Plural has made 27 investments in total, backing companies including law-focused artificial intelligence firm Robin AI, nuclear fusion power plant developer Proxima Fusion, and most recently drug discovery platform Sano Genetics. Its largest sectors by investment are AI (31%), frontier technology (16%), and climate and energy (14%).
Hinrikus said Plural isn’t interested in finding the next major software-as-a-service name in Europe, referring to companies that make software for businesses to ease the burden of storing data, accessing infrastructure, and carrying out data analytics. It’s more interested in deep tech, focusing on founders looking to solve fundamental scientific problems around energy, unlock AI “superpowers,” and make groundbreaking progress in health care.
Building tech giants in Europe
Plural says it wants to build technology giants in Europe, identifying winners in emerging categories that other funds may tend to ignore, such as deep tech and clean tech.
Carina Namih, a biotechnology entrepreneur-turned-partner at Plural, said she wouldn’t be surprised to see major technology names on a par with U.S. and Chinese giants start to emerge in Europe in the not-too-distant future.
She noted technological breakthroughs are happening much faster now, boosted by key developments around AI and more established pools of capital.
“Look at how quickly OpenAI burst onto the scene with ChatGPT,” she said, adding it’s taking shorter amounts of time for new technologies to hit major milestones. “Clearly, the big tech companies have a lot of advantages and are entrenched in many ways. But I think now is a time more than ever, where new players and emerging players can come in and dominate entirely new spaces that didn’t exist a year ago.”

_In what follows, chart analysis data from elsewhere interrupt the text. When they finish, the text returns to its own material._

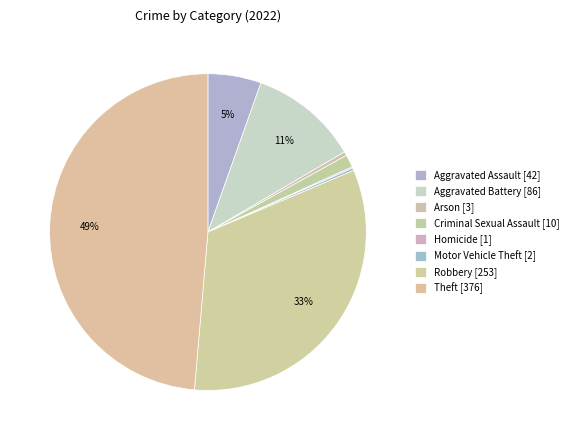

To the nearest percent, what is the combined percentage of Robbery and Aggravated Battery?

44%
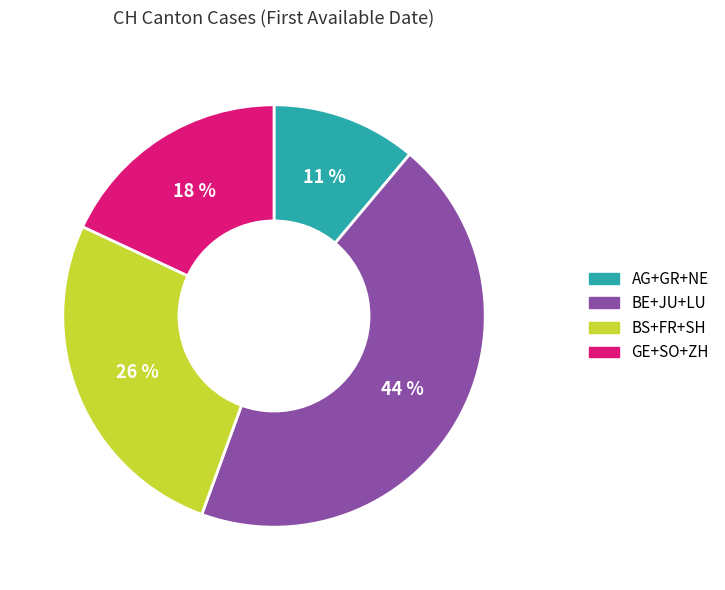

Does any single category account for the majority?

No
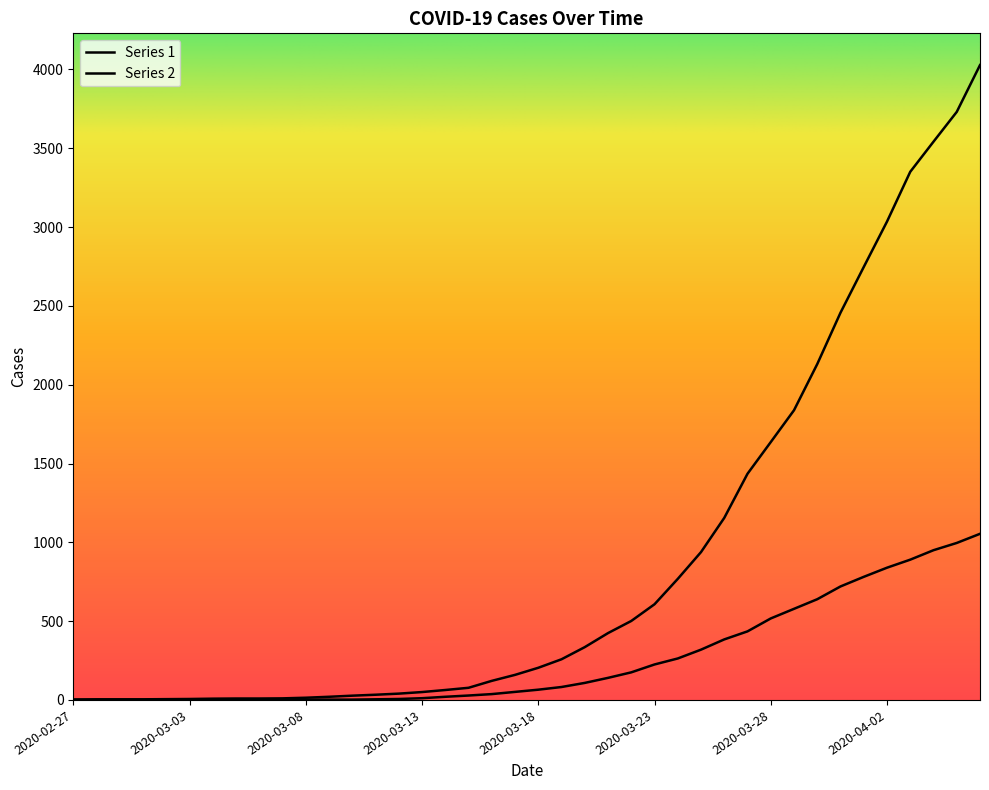

Does the chart have visible grid lines?

No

Namih previously worked on applying AI to mRNA-based medicine at her former startup HelixNano.
Plural’s new fund launch adds to the wave of startup activity that’s been happening in Europe in the last decade or so.

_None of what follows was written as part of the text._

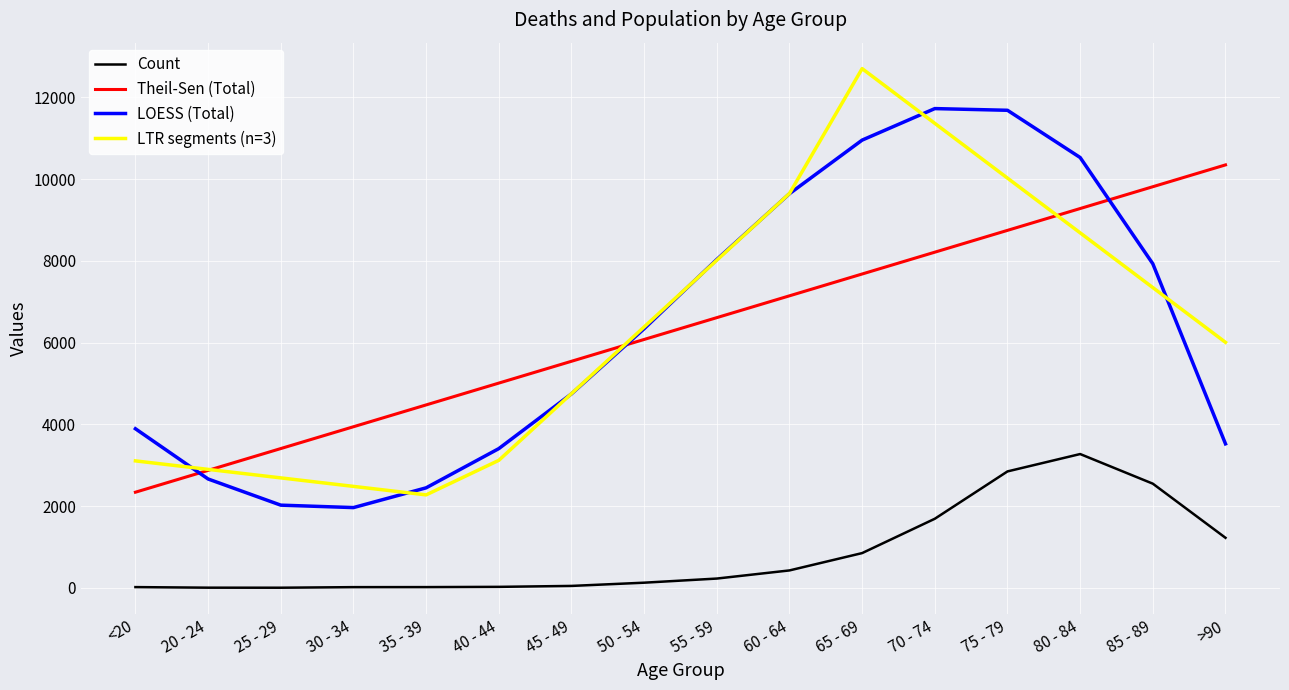

What is the spread (max minus min) of values at 50 - 54?

6256.6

A report from venture capital firm Accel late last year showed that $1 billion-plus unicorn firms often serve as catalysts for startup creation, with 1,451 new startups being founded by former employees of European and Israeli unicorns.
Of that new batch of startups, a great deal of them tend to come from fintechs, according to the report, with 70 fintech unicorns producing 423 startups.

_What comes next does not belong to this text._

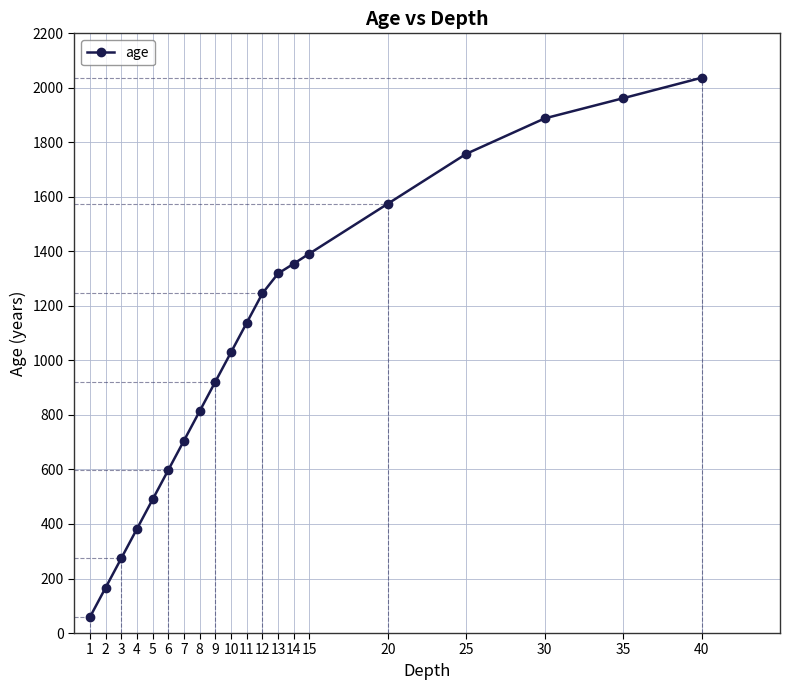

Which category has the highest value across all series?

40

“In the last 10 years, the whole ecosystem really has become an ecosystem, whereas before, we were just wild game hunting,” Harry Nelis, partner at Accel, told CNBC. “There was one here, one there, there was no ecosystem.”
“It’s a lot easier to start a company than before. The engineering has been done before, the marketing has been done before,” he added. “That is a flywheel that we have never had in Europe, that we now do have.”